Thread: Partitioned index can be not dumped

Partitioned index can be not dumped

From
Alexander Pyhalov
Date:
Hi.

I've seen the following effect on PostgreSQL 14 stable branch.
Index, created on partitioned table, disappears from pg_dump or psql \d 
output.
This seems to begin after analyze. Partitoned relation relhasindex 
pg_class field suddenly becomes false.

The issue happens after

commit 0e69f705cc1a3df273b38c9883fb5765991e04fe (HEAD, refs/bisect/bad)
Author: Alvaro Herrera <alvherre@alvh.no-ip.org>
Date:   Fri Apr 9 11:29:08 2021 -0400

     Set pg_class.reltuples for partitioned tables

     When commit 0827e8af70f4 added auto-analyze support for partitioned
     tables, it included code to obtain reltuples for the partitioned 
table
     as a number of catalog accesses to read pg_class.reltuples for each
     partition.  That's not only very inefficient, but also problematic
     because autovacuum doesn't hold any locks on any of those tables -- 
and
     doesn't want to.  Replace that code with a read of 
pg_class.reltuples
     for the partitioned table, and make sure ANALYZE and TRUNCATE 
properly
     maintain that value.

     I found no code that would be affected by the change of relpages 
from
     zero to non-zero for partitioned tables, and no other code that 
should
     be maintaining it, but if there is, hopefully it'll be an easy fix.

     Per buildfarm.

     Author: Álvaro Herrera <alvherre@alvh.no-ip.org>
     Reviewed-by: Zhihong Yu <zyu@yugabyte.com>

It seems that in this commit we unconditionally overwrite this data with 
0.
I've tried to fix it by getting this information when inh is true and 
ignoring nindexes when inh is not true.

-- 
Best regards,
Alexander Pyhalov,
Postgres Professional
Attachment

Re: Partitioned index can be not dumped

From
Alexander Pyhalov
Date:
Alexander Pyhalov писал 2021-06-30 17:26:
> Hi.
> 
> 

Sorry, test had an issue.

-- 
Best regards,
Alexander Pyhalov,
Postgres Professional
Attachment

Re: Partitioned index can be not dumped

From
Álvaro Herrera
Date:
On 2021-Jun-30, Alexander Pyhalov wrote:

> Hi.
> 
> I've seen the following effect on PostgreSQL 14 stable branch.
> Index, created on partitioned table, disappears from pg_dump or psql \d
> output.
> This seems to begin after analyze. Partitoned relation relhasindex pg_class
> field suddenly becomes false.

Uh, ouch.

I'll look into this shortly.



-- 
Álvaro Herrera                        Valdivia, Chile
                        https://www.EnterpriseDB.com/



Re: Partitioned index can be not dumped

From
Álvaro Herrera
Date:
On 2021-Jun-30, Alexander Pyhalov wrote:

> I've seen the following effect on PostgreSQL 14 stable branch.
> Index, created on partitioned table, disappears from pg_dump or psql \d
> output.
> This seems to begin after analyze. Partitoned relation relhasindex pg_class
> field suddenly becomes false.

Yeah, that seems correct.

I didn't verify your test case, but after looking at the code I thought
there was a bit too much churn and the new conditions looked quite messy
and unexplained.  It seems simpler to be explicit at the start about
what we're doing, and keep nindexes=0 for partitioned tables; with that,
the code works unchanged because the "for" loops do nothing without
having to check for anything.  My proposal is attached.

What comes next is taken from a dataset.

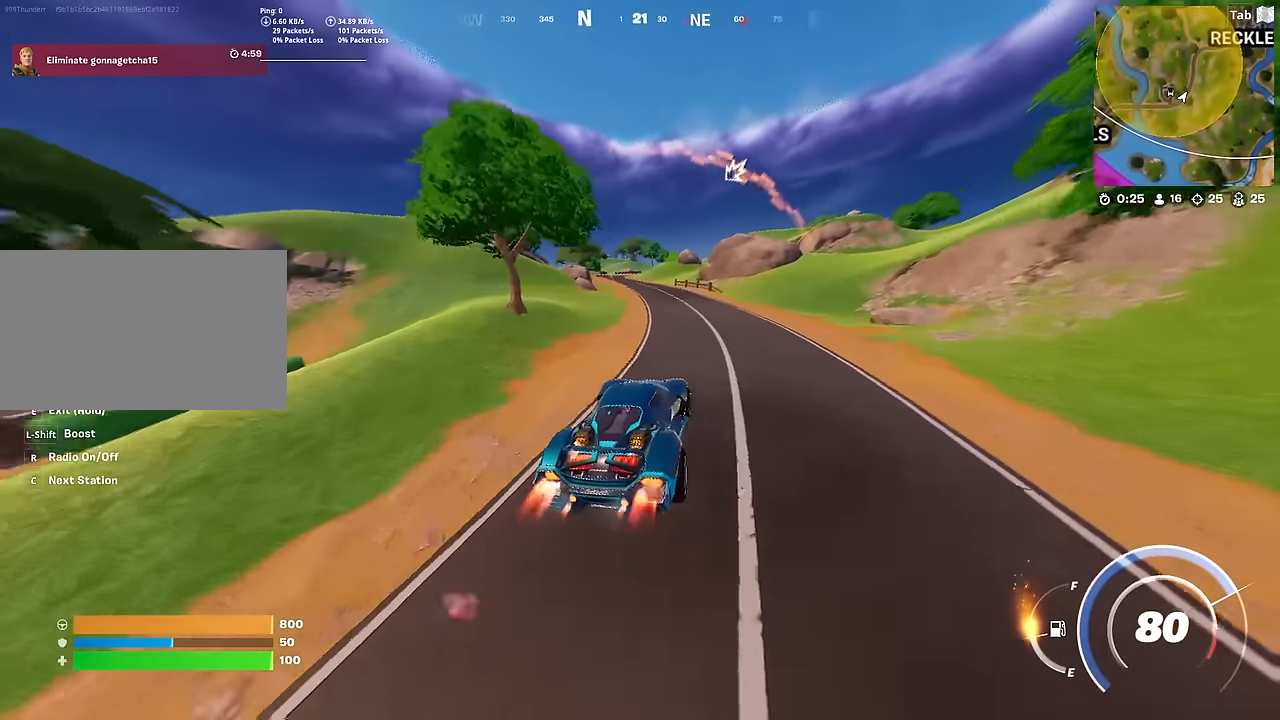
{"keys": ["shift", "w"], "mouse": [], "mouse_move": "still", "events": []}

I did run the tests and they do pass, but I didn't look very closely at
what the tests are actually doing.

I noticed that part of that comment seems to be a leftover from ... I
don't know when: "We do not analyze index columns if there was an
explicit column list in the ANALYZE command, however."  I suppose this
is about some code that was removed, but I didn't dig into it.

-- 
Álvaro Herrera                        Valdivia, Chile
"How strange it is to find the words "Perl" and "saner" in such close
proximity, with no apparent sense of irony. I doubt that Larry himself
could have managed it."         (ncm, http://lwn.net/Articles/174769/)

Attachment

Re: Partitioned index can be not dumped

From
Zhihong Yu
Date:


On Wed, Jun 30, 2021 at 11:54 AM Álvaro Herrera <alvherre@alvh.no-ip.org> wrote:
On 2021-Jun-30, Alexander Pyhalov wrote:

> I've seen the following effect on PostgreSQL 14 stable branch.
> Index, created on partitioned table, disappears from pg_dump or psql \d
> output.
> This seems to begin after analyze. Partitoned relation relhasindex pg_class
> field suddenly becomes false.

Yeah, that seems correct.

I didn't verify your test case, but after looking at the code I thought
there was a bit too much churn and the new conditions looked quite messy
and unexplained.  It seems simpler to be explicit at the start about
what we're doing, and keep nindexes=0 for partitioned tables; with that,
the code works unchanged because the "for" loops do nothing without
having to check for anything.  My proposal is attached.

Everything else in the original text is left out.